As part of its monthly ‘Patch Tuesday’ updates, Microsoft yesterday released its November 2017 security patches to resolve 53 vulnerabilities across many of its products, including Windows, Office, Internet Explorer, Microsoft Edge, ASP.NET Core, .NET Core and the Chackra Core browser engine. There were no zero-day vulnerabilities fixed this time round, but the one patch that’s seemingly got everybody talking is a 17-year-old remote code execution bug (CVE-2017-11882) found in an Office executable called Microsoft Equation Editor. The bug affects all versions of Microsoft Office from the past 17 years on all Windows versions including Windows 10 Creators Update.

The bug was discovered recently by a team of cyber security experts at Embedi and was detailed in a report that was released yesterday. While the researchers described it as “extremely dangerous”, Microsoft seemed to downplay it, only describing the update as ‘important’. The Microsoft Equation Editor, which had the long-standing bug, was first released in 2000 and, was installed by default with Office 2000 and Office 2003. The application is used to insert and edit complex equations as Object Linking and Embedding (OLE) items in Microsoft Word documents.
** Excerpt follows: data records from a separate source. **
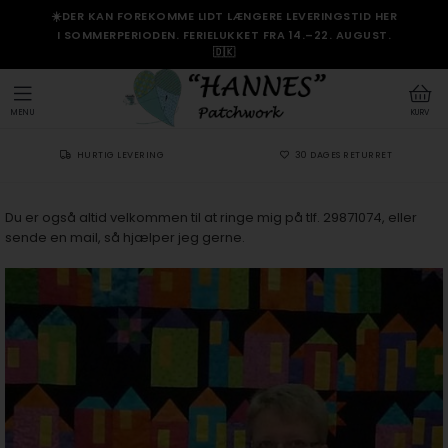
☀️DER KAN FOREKOMME LIDT LÆNGERE LEVERINGSTID HER
I SOMMERPERIODEN. FERIELUKKET FRA 14.–22. AUGUST.
🇩🇰
MENU
KURV
HURTIG LEVERING
30 DAGES RETURRET
Du er også altid velkommen til at ringe mig på tlf. 29871074, eller
sende en mail, så hjælper jeg gerne.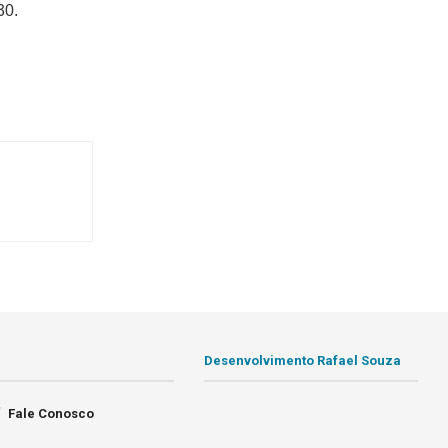
30.
Desenvolvimento Rafael Souza
Fale Conosco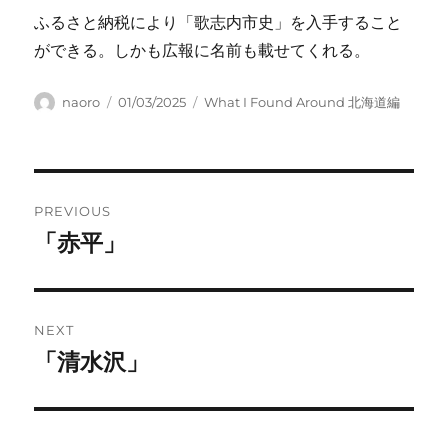
ふるさと納税により「歌志内市史」を入手すること
ができる。しかも広報に名前も載せてくれる。
Author
Posted
Categories
naoro
01/03/2025
What I Found Around 北海道編
on
Post
PREVIOUS
navigation
「赤平」
Previous
post:
NEXT
「清水沢」
Next
post: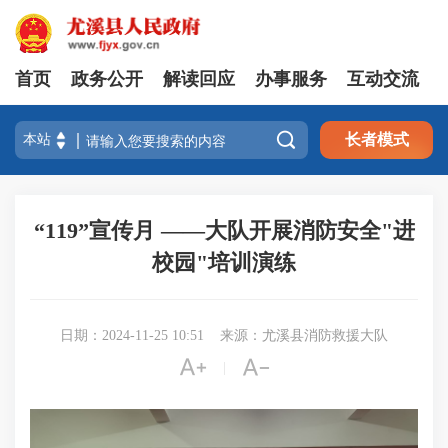
首页
政务公开
解读回应
办事服务
互动交流

长者模式
“119”宣传月 ——大队开展消防安全"进
校园"培训演练
日期：2024-11-25 10:51
来源：尤溪县消防救援大队


|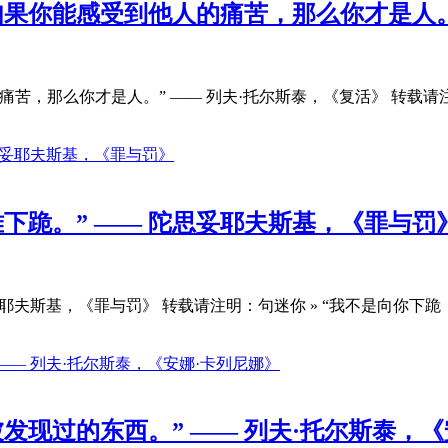
果你能感受到他人的痛苦，那么你才是人。”
苦，那么你才是人。” —— 列夫·托尔斯泰，《复活》 转载请
下跪。” —— 陀思妥耶夫斯基，《罪与罚
耶夫斯基，《罪与罚》 转载请注明：句迷你 » “我不是向你下
发现过的东西。” —— 列夫·托尔斯泰，《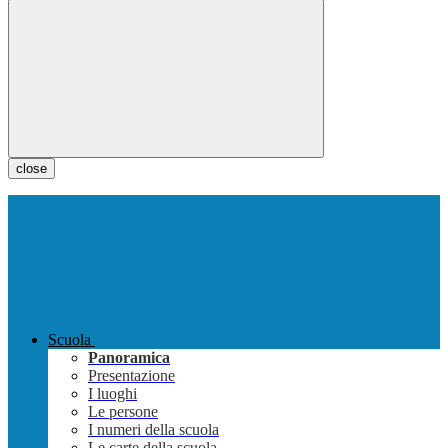
close
Scuola
Panoramica
Presentazione
I luoghi
Le persone
I numeri della scuola
Le carte della scuola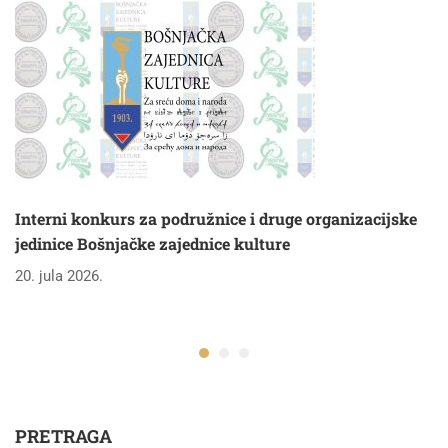
Interni konkurs za podružnice i druge organizacijske
jedinice Bošnjačke zajednice kulture
20. jula 2026.
PRETRAGA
Although it has been replaced by newer software in later versions of Office, some of the code had to be left behind for backwards compatibility with older files that used the OLE-based (EQNEDT32.EXE) equations.

The researchers are advising that everybody with MS Office installed on their systems immediately install the update and also disable EQNEDT32.EXE in the Windows registry to prevent any future problems. According to them, “By inserting several OLEs that exploited the described vulnerability, it was possible to execute an arbitrary sequence of commands (e.g. to download an arbitrary file from the Internet and execute it) … Because the component has numerous security issues and the vulnerabilities it contains can be easily exploited, the best option for a user to ensure security is to disable registering of the component in Windows registry”.